** Opening Exercise materials block **

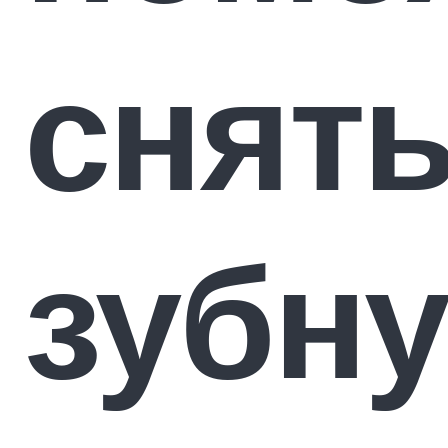
снят
зубн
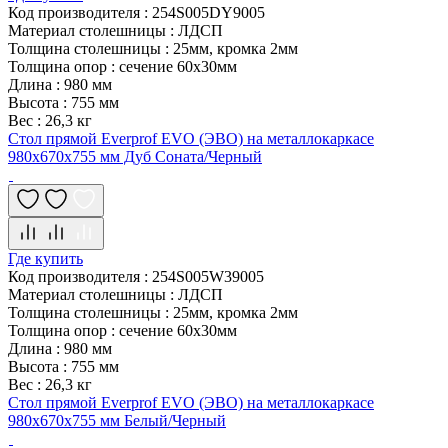
Код производителя
:
254S005DY9005
Материал столешницы
:
ЛДСП
Толщина столешницы
:
25мм, кромка 2мм
Толщина опор
:
сечение 60х30мм
Длина
:
980 мм
Высота
:
755 мм
Вес
:
26,3 кг
Стол прямой Everprof EVO (ЭВО) на металлокаркасе
980х670х755 мм Дуб Соната/Черный
Где купить
Код производителя
:
254S005W39005
Материал столешницы
:
ЛДСП
Толщина столешницы
:
25мм, кромка 2мм
Толщина опор
:
сечение 60х30мм
Длина
:
980 мм
Высота
:
755 мм
Вес
:
26,3 кг
Стол прямой Everprof EVO (ЭВО) на металлокаркасе
980х670х755 мм Белый/Черный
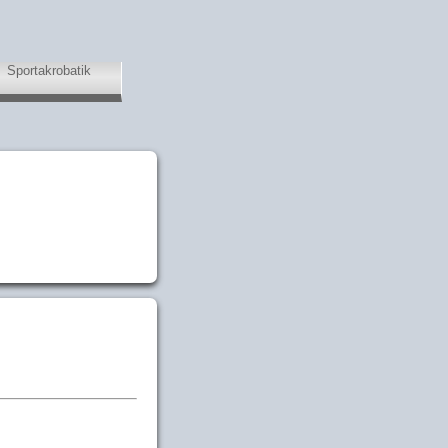
Sportakrobatik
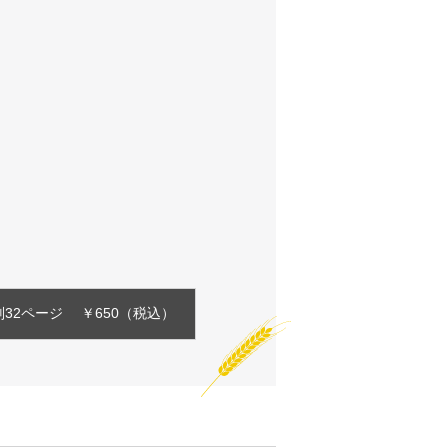
2ページ　 ￥650（税込）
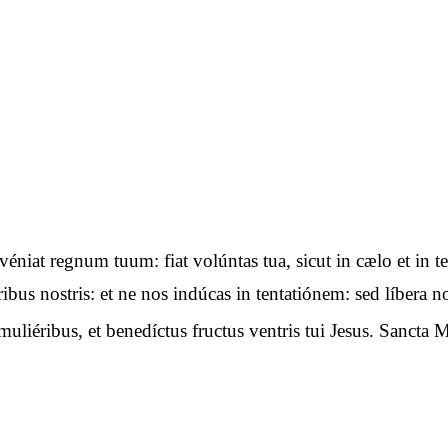
advéniat regnum tuum: fiat volúntas tua, sicut in cælo et i
óribus nostris: et ne nos indúcas in tentatiónem: sed líbera
uliéribus, et benedíctus fructus ventris tui Jesus. Sancta M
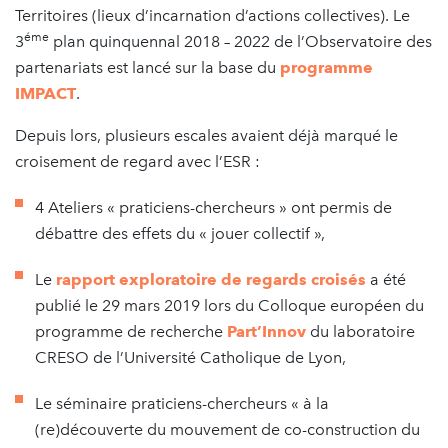
Territoires (lieux d’incarnation d’actions collectives). Le
éme
3
plan quinquennal 2018 – 2022 de l’Observatoire des
partenariats est lancé sur la base du
programme
IMPACT
.
Depuis lors, plusieurs escales avaient déjà marqué le
croisement de regard avec l’ESR :
4 Ateliers « praticiens-chercheurs » ont permis de
débattre des effets du « jouer collectif »,
Le
rapport exploratoire de regards croisés
a été
publié le 29 mars 2019 lors du Colloque européen du
programme de recherche
Part’Innov
du laboratoire
CRESO de l’Université Catholique de Lyon,
Le séminaire praticiens-chercheurs « à la
(re)découverte du mouvement de co-construction du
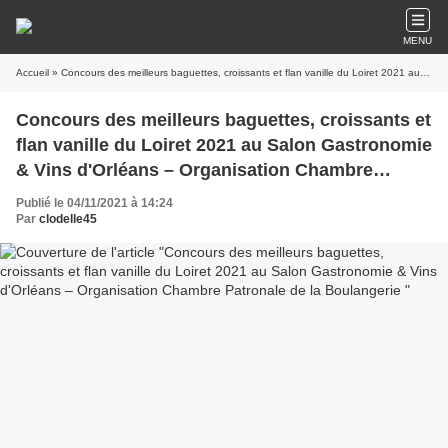
MENU
Accueil
» Concours des meilleurs baguettes, croissants et flan vanille du Loiret 2021 au Salon Gastronomie & Vins d'Orléans – Organisation Chambre Patronale de la Boulangerie
Concours des meilleurs baguettes, croissants et
flan vanille du Loiret 2021 au Salon Gastronomie
& Vins d'Orléans – Organisation Chambre
Patronale de la Boulangerie
Publié le 04/11/2021 à 14:24
Par
clodelle45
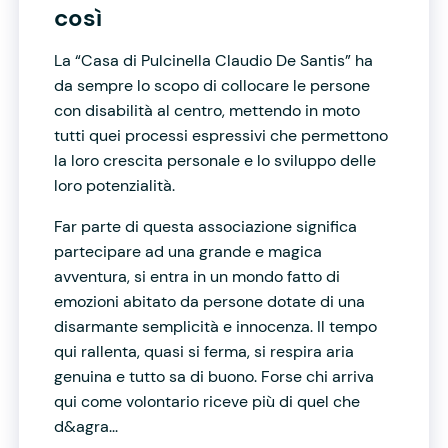
così
La “Casa di Pulcinella Claudio De Santis” ha
da sempre lo scopo di collocare le persone
con disabilità al centro, mettendo in moto
tutti quei processi espressivi che permettono
la loro crescita personale e lo sviluppo delle
loro potenzialità.
Far parte di questa associazione significa
partecipare ad una grande e magica
avventura, si entra in un mondo fatto di
emozioni abitato da persone dotate di una
disarmante semplicità e innocenza. Il tempo
qui rallenta, quasi si ferma, si respira aria
genuina e tutto sa di buono. Forse chi arriva
qui come volontario riceve più di quel che
d&agra...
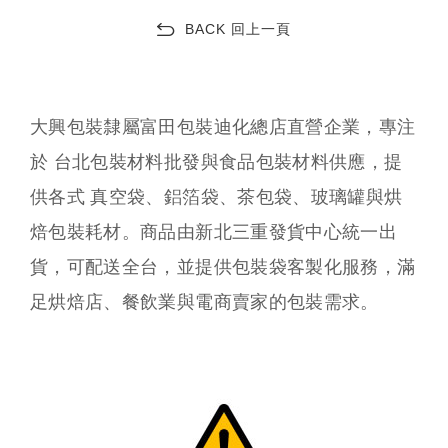
BACK 回上一頁
大興包裝隸屬富田包裝迪化總店直營企業，專注
於 台北包裝材料批發與食品包裝材料供應，提
供各式 真空袋、鋁箔袋、茶包袋、玻璃罐與烘
焙包裝耗材。商品由新北三重發貨中心統一出
貨，可配送全台，並提供包裝袋客製化服務，滿
足烘焙店、餐飲業與電商賣家的包裝需求。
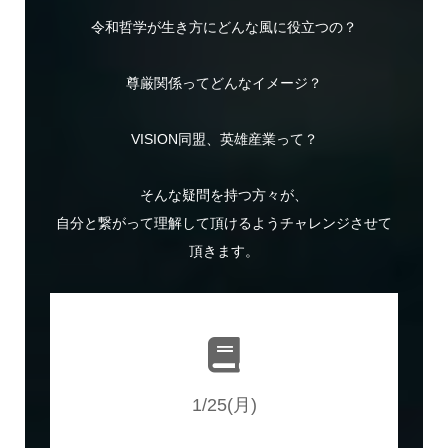
令和哲学が生き方にどんな風に役立つの？
尊厳関係ってどんなイメージ？
VISION同盟、英雄産業って？
そんな疑問を持つ方々が、
自分と繋がって理解して頂けるようチャレンジさせて
頂きます。
1/25(月)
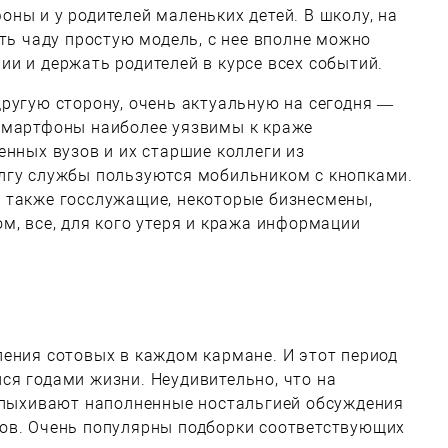
ны и у родителей маленьких детей. В школу, на
ать чаду простую модель, с нее вполне можно
и и держать родителей в курсе всех событий.
ругую сторону, очень актуальную на сегодня —
смартфоны наиболее уязвимы к краже
енных вузов и их старшие коллеги из
лгу службы пользуются мобильником с кнопками.
 также госслужащие, некоторые бизнесмены,
м, все, для кого утеря и кража информации
ения сотовых в каждом кармане. И этот период
ся годами жизни. Неудивительно, что на
вспыхивают наполненные ностальгией обсуждения
ов. Очень популярны подборки соответствующих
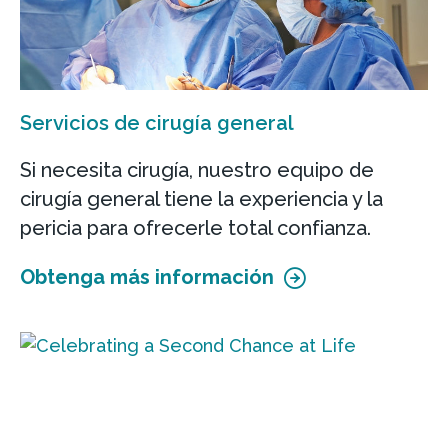
Servicios de cirugía general
Si necesita cirugía, nuestro equipo de
cirugía general tiene la experiencia y la
pericia para ofrecerle total confianza.
Obtenga más información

** Closing Exercise materials block **

Pictures are to be omitted. The lines from the line holding "ения сотовых в каждом кармане. И этот период" through the closing line of the data above are to be set down exactly, and nothing more.

ения сотовых в каждом кармане. И этот период
ся годами жизни. Неудивительно, что на
вспыхивают наполненные ностальгией обсуждения
ов. Очень популярны подборки соответствующих
Servicios de cirugía general
Si necesita cirugía, nuestro equipo de
cirugía general tiene la experiencia y la
pericia para ofrecerle total confianza.
Obtenga más información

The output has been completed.